The Control Game
Updated: Feb 12
by Liesl Begnaud
Surrendering control can be terrifying; or, it can be liberating. Often triathletes are attributed to “Type A Personality”. Look that up and you'll find a temperament described by excessive ambition, aggression, competitiveness, drive, impatience, need for control, focus on quantity over quality, and an unrealistic sense of urgency. Driven, dedicated and focused can be positives, but not when taken to the extreme of obsessive, anxious and neurotic. We can get sucked into a certain way of behaving and training as an athlete.
I remind the athletes I work with to "control what you can control."
You can’t control the weather, but you can control how you respond to it. How do you respond? You can surrender to the weather it, train in it, and embrace it as an extra challenge if it comes on race day.
As an athlete, you control when you fit your workouts into your day.

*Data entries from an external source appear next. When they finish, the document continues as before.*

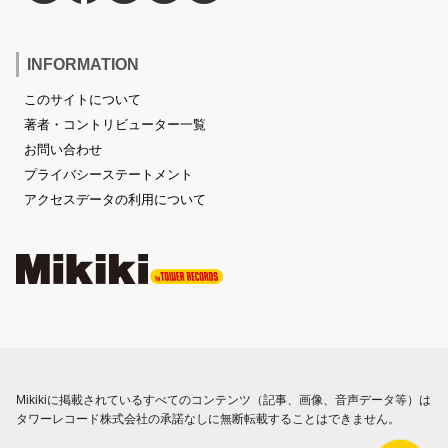
INFORMATION
このサイトについて
著者・コントリビューター一覧
お問い合わせ
プライバシーステートメント
アクセスデータの利用について
Mikikiに掲載されているすべてのコンテンツ（記事、画像、音声データ等）は
タワーレコード株式会社の承諾なしに無断転載することはできません。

You take charge of your schedule so you can reach your goals. This is healthy control. You practice prioritizing.
Allowing yourself to miss a workout for a legitimate reason such as illness is another way of surrendering control. Can you do that without berating yourself or trying to “make it up?" What I witness too often as a coach is an athlete that gets obsessed with training and trains at all costs - the cost of family and friends, health, work, or finances. An unrealistic sense of urgency takes over and it becomes unhealthy.
A recent Facebook thread discussed how often athletes train without a computer. This is another example! How often do you simply run, swim, or bike without a watch, without collecting data? That is surrendering. One response was “never, my coach needs the data." Nope, not all the time. It’s important to train and take control of learning how you feel when you train at various paces and intensities.